(publicado originalmente aquí)
«El grado de lentitud es directamente proporcional a la intensidad de la memoria;
el grado de velocidad es directamente proporcional a la intensidad del olvido.»
Milan Kundera, La lentitud
Tenemos un problema, que varios identificamos, pero para el que pocos hemos logrado plantear soluciones claras: vamos demasiado rápido. Lo peor es que tampoco nos estamos dando cuenta de por qué sucede esto, ni de dónde sale tanto afán, y muchas personas sienten que es totalmente normal andar corriendo de un lado para otro. Aunque nos hemos percatado de que ya sobrepasamos nuestros límites perceptivos (y casi los cognitivos) y de que la actitud blasé descrita por Simmel es ya un chiste en comparación con lo que sentimos, seguimos igual. Esto es tanto así que muy probablemente este artículo parezca demasiado largo para muchos lectores, que en este momento estarán diciendo: “Voy a pasar rapidito para ver qué más dice, así, por encima, y llego al final para leer la conclusión”. Pues bien: no puse conclusión, para que tengan que leerlo todo.
Las consecuencias de ir tan rápido son muchas y por lo general negativas: no vemos en realidad nada de lo que nos rodea cuando vamos de un lado para otro, no tenemos una experiencia urbana ni vital significativa, y hemos terminado generando espacios peligrosos. Esto incluye espacios físicos, pero también experiencias “no físicas”, como un “espacio laboral” donde —a causa de la excesiva velocidad— no tenemos mucho contacto con los demás ni prestamos atención a lo que nos dicen: mientras estamos en una reunión, al mismo tiempo tratamos de responder mensajes en el teléfono/cámara/correo que tenemos en las manos.
¿Qué hacer? Las propuestas para mejorar han sido, por lo regular, tecnológicas: si va demasiado rápido en el automóvil, alguien inventa un aparato para que perciba los peligros por uno, para que se estacione sin que uno mueva un dedo. Si queremos escribir más rápido y sin prestar atención, un programita nos dice dónde cometimos errores, o bien hay otro programita para escribir lo que uno dicta mientras come uvas en un sofá. Todo esto con tal de maximizar el espacio y el tiempo disponibles y mantener la velocidad.

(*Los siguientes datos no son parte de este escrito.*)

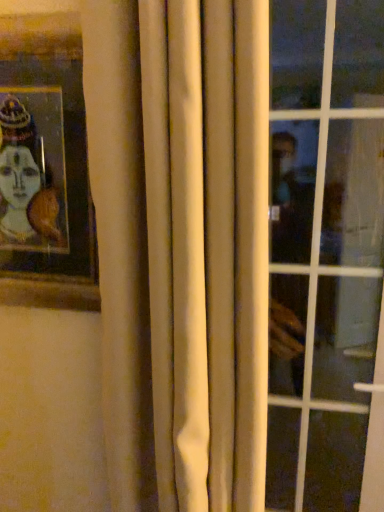
Question: Should I look upward or downward to see white fabric curtain at center?

Choices:
 (A) down
 (B) up

Answer: (A)

Question: Is white fabric curtain at center outside wooden picture frame at upper left?

Choices:
 (A) no
 (B) yes

Answer: (B)

Question: From the image's perspective, does white fabric curtain at center appear higher than wooden picture frame at upper left?

Choices:
 (A) yes
 (B) no

Answer: (B)

Question: Can you confirm if white fabric curtain at center is shorter than wooden picture frame at upper left?

Choices:
 (A) no
 (B) yes

Answer: (A)

Question: Is white fabric curtain at center oriented away from wooden picture frame at upper left?

Choices:
 (A) no
 (B) yes

Answer: (A)

Question: Is white fabric curtain at center closer to camera compared to wooden picture frame at upper left?

Choices:
 (A) no
 (B) yes

Answer: (B)

Question: Is white fabric curtain at center bigger than wooden picture frame at upper left?

Choices:
 (A) yes
 (B) no

Answer: (A)

Question: Is wooden picture frame at upper left wider than white fabric curtain at center?

Choices:
 (A) yes
 (B) no

Answer: (B)

Question: Does wooden picture frame at upper left appear on the left side of white fabric curtain at center?

Choices:
 (A) no
 (B) yes

Answer: (B)

Question: Can you see wooden picture frame at upper left touching white fabric curtain at center?

Choices:
 (A) no
 (B) yes

Answer: (A)

Question: From a real-world perspective, does wooden picture frame at upper left stand above white fabric curtain at center?

Choices:
 (A) yes
 (B) no

Answer: (A)

Question: Considering the relative positions of wooden picture frame at upper left and white fabric curtain at center in the image provided, is wooden picture frame at upper left to the right of white fabric curtain at center from the viewer's perspective?

Choices:
 (A) yes
 (B) no

Answer: (B)

Question: Is wooden picture frame at upper left further to camera compared to white fabric curtain at center?

Choices:
 (A) no
 (B) yes

Answer: (B)

Question: Is transparent glass window at right wider than wooden picture frame at upper left?

Choices:
 (A) yes
 (B) no

Answer: (A)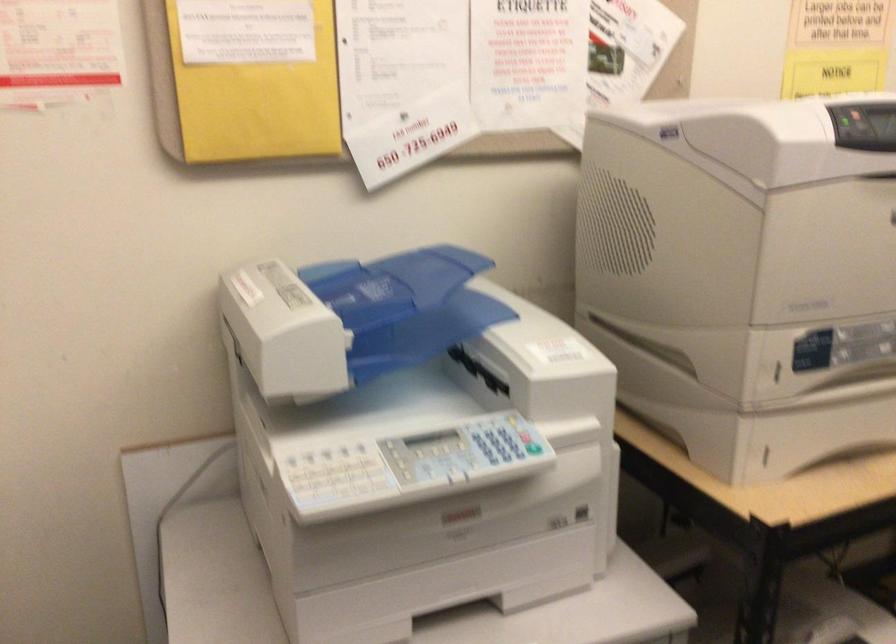
Describe the element at coordinates (533, 448) in the screenshot. Image resolution: width=896 pixels, height=644 pixels. I see `the green power button` at that location.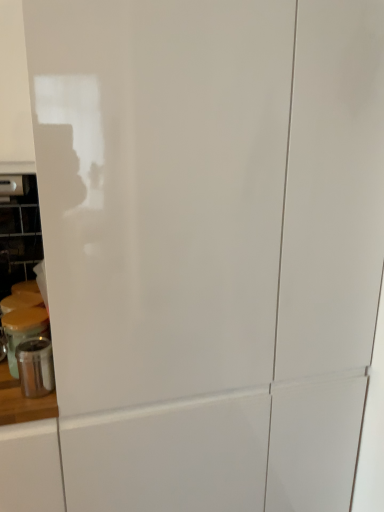
Question: Considering the positions of point (49, 385) and point (8, 350), is point (49, 385) closer or farther from the camera than point (8, 350)?

Choices:
 (A) farther
 (B) closer

Answer: (B)

Question: Based on their sizes in the image, would you say metallic silver canister at left, positioned as the second appliance in back-to-front order, is bigger or smaller than metallic silver canister at lower left, acting as the second appliance starting from the front?

Choices:
 (A) big
 (B) small

Answer: (B)

Question: Choose the correct answer: Is metallic silver canister at left, positioned as the second appliance in back-to-front order, inside metallic silver canister at lower left, acting as the second appliance starting from the front, or outside it?

Choices:
 (A) outside
 (B) inside

Answer: (A)

Question: Is point (x=18, y=331) positioned closer to the camera than point (x=46, y=390)?

Choices:
 (A) farther
 (B) closer

Answer: (A)

Question: Which is correct: metallic silver canister at lower left, acting as the second appliance starting from the front, is inside metallic silver canister at left, positioned as the second appliance in back-to-front order, or outside of it?

Choices:
 (A) outside
 (B) inside

Answer: (A)

Question: From their relative heights in the image, would you say metallic silver canister at lower left, acting as the second appliance starting from the front, is taller or shorter than metallic silver canister at left, positioned as the second appliance in back-to-front order?

Choices:
 (A) short
 (B) tall

Answer: (B)

Question: Is metallic silver canister at lower left, acting as the second appliance starting from the front, bigger or smaller than metallic silver canister at left, positioned as the second appliance in back-to-front order?

Choices:
 (A) small
 (B) big

Answer: (B)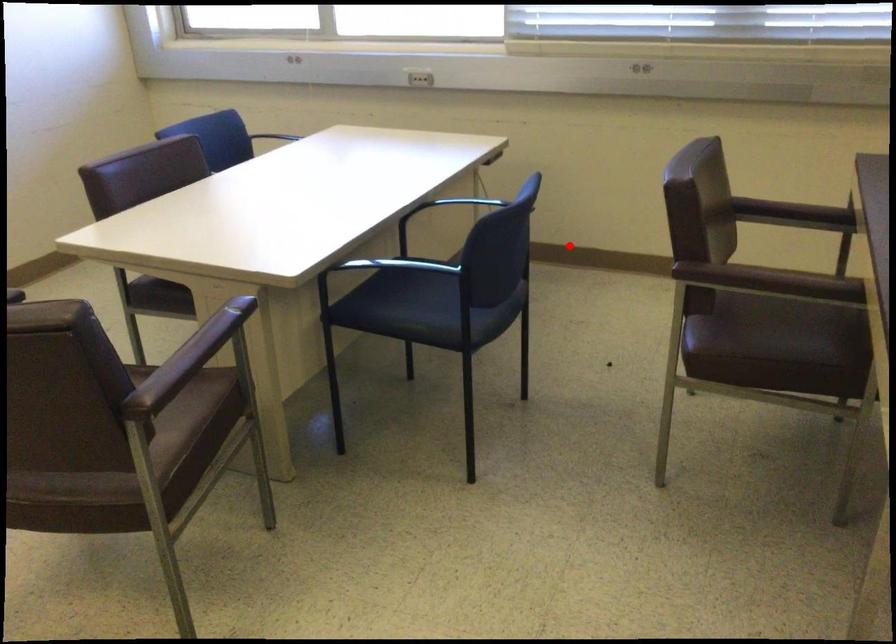
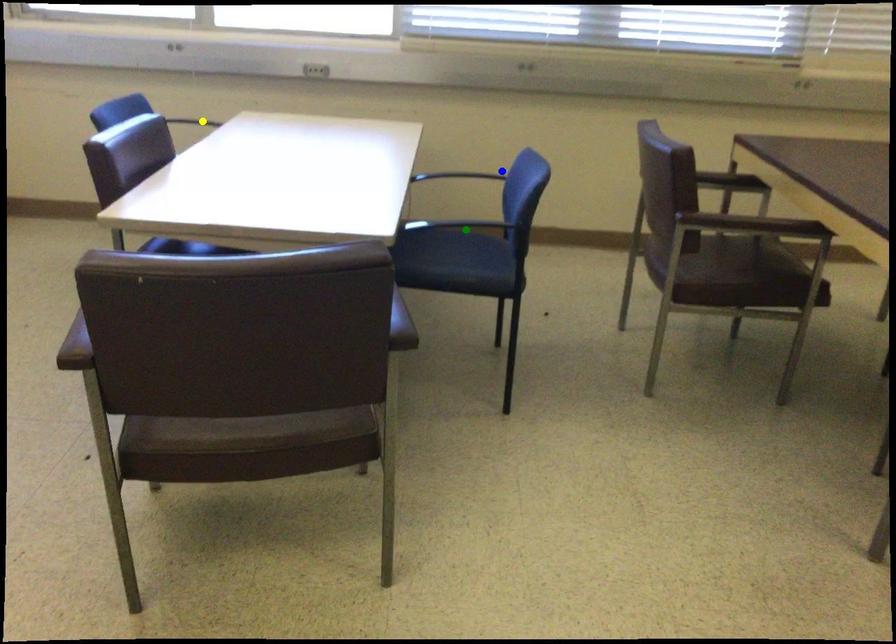
Question: I am providing you with two images of the same scene from different viewpoints. A red point is marked on the first image. You are given multiple points on the second image. Which point in image 2 represents the same 3d spot as the red point in image 1?

Choices:
 (A) blue point
 (B) yellow point
 (C) green point

Answer: (C)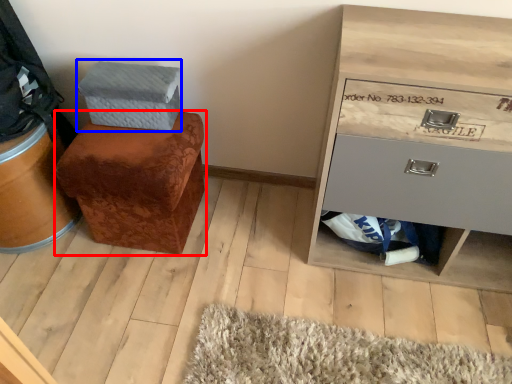
Question: Which object is further to the camera taking this photo, furniture (highlighted by a red box) or shoe box (highlighted by a blue box)?

Choices:
 (A) furniture
 (B) shoe box

Answer: (B)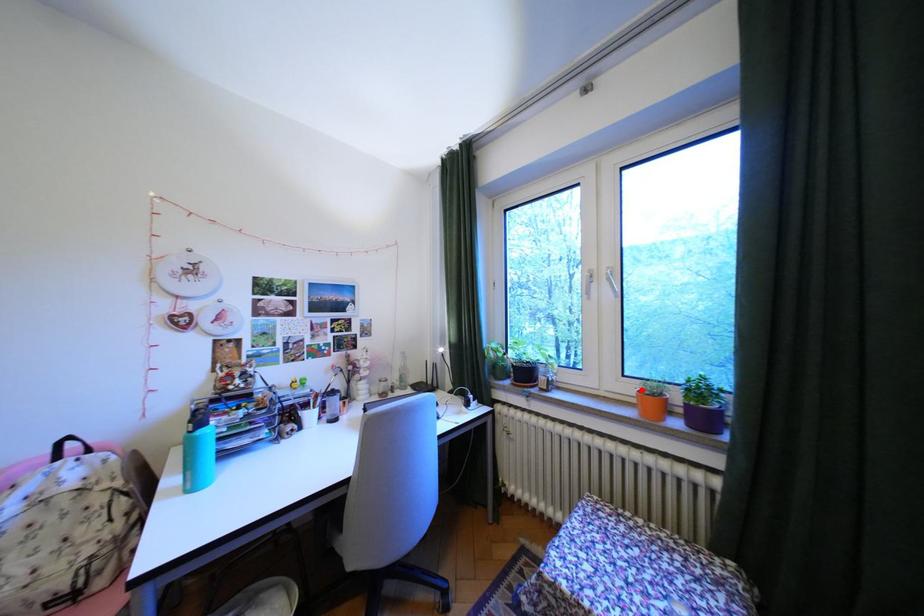
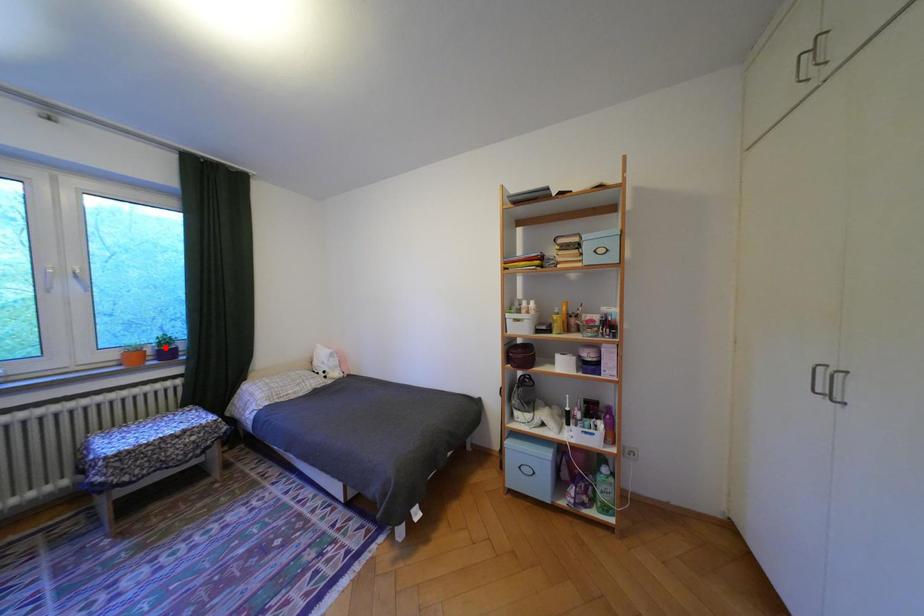
I am providing you with two images of the same scene from different viewpoints. A red point is marked on the first image and another point is marked on the second image. Is the red point in image1 aligned with the point shown in image2?

No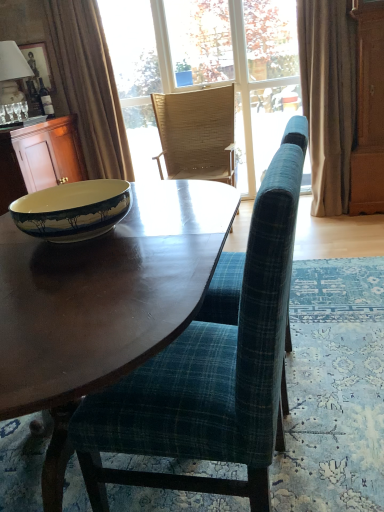
Locate an element on the screen. spots to the right of plaid fabric chair at center, which ranks as the second chair in back-to-front order is located at coordinates (342, 436).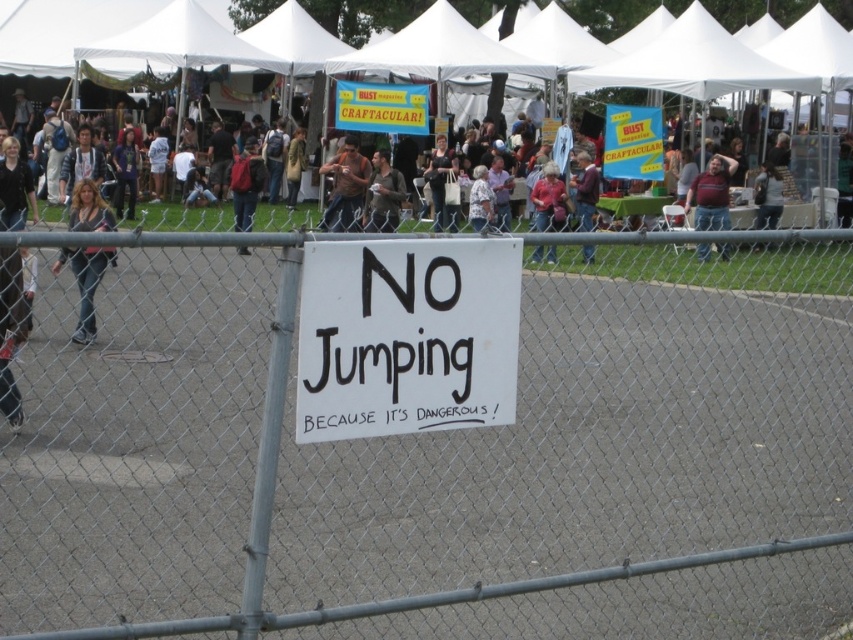
Does white chain-link fence at center have a smaller size compared to blonde hair at center?

No.

Can you confirm if white chain-link fence at center is positioned above blonde hair at center?

Actually, white chain-link fence at center is below blonde hair at center.

Locate an element on the screen. white chain-link fence at center is located at coordinates (432, 436).

Does yellow paper sign at upper center lie behind yellow paper sign at center?

Yes, it is behind yellow paper sign at center.

Between yellow paper sign at upper center and yellow paper sign at center, which one has less height?

With less height is yellow paper sign at upper center.

Is point (341, 100) farther from camera compared to point (659, 109)?

Yes, it is.

This screenshot has width=853, height=640. In order to click on yellow paper sign at upper center in this screenshot , I will do `click(381, 108)`.

Is brown leather jacket at center above maroon sweater at center?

Pero, ¿por qué no reducir la velocidad? ¿De qué nos sirve ir tan rápido si realmente nos está haciendo daño? Y la pregunta que en el fondo me interesa: ¿esto de ir despacio es todo un sueño, o se
logra sin perder la cabeza?
Mi respuesta es que sí se puede, y que no es un sueño. Que no nos sirve de nada la velocidad si nos está haciendo infelices, pero que tampoco sirve ir despacio para todo lo que hacemos, sin evaluarlo. Es decir: si mi hijo Simón se cae de una bicicleta y se golpea muy fuerte, no sobraría pegarme una buena carrera hasta la clínica cuando lo lleve cargado. Si tengo que mandar un post hoy, antes de las cinco de la tarde, no vendría mal tratar de escribir un poco más rápido —después de haberme tomado dos semanas para pensar en el contenido (¡y no al contrario!)—. En realidad, se trata de ir a la velocidad apropiada, que se acerque más a ir pausadamente que con mucha rapidez.
Pero hay muchas cosas que nos asustan: no terminar el trabajo a tiempo si lo hacemos con lentitud; que no trabajemos lo suficiente para pagar el pan de cada día, o que todo salga simplemente mal. Por otra parte, no nos debería dar miedo intentarlo por lo menos con calma, y ver qué tal nos va si apagamos el teléfono/indicador de clima/noticiero/calendario durante una reunión. Tal vez podamos entender mejor lo que está pasando, tal vez podamos ver con más claridad lo que está a nuestro alrededor. Tal vez, quién sabe, después de ensayar cómo podría ser un día pausado (o una reunión, o un viaje), veamos que al final sí sirvió de algo.
Si cada lector intentara ir con parsimonia por lo menos un día de esta semana, me daría por satisfecho. Y podría ser que en unos meses tuvieran una vida más interesante, con espacios y experiencias que les gusten, y que sean un poco menos máquinas y más humanos.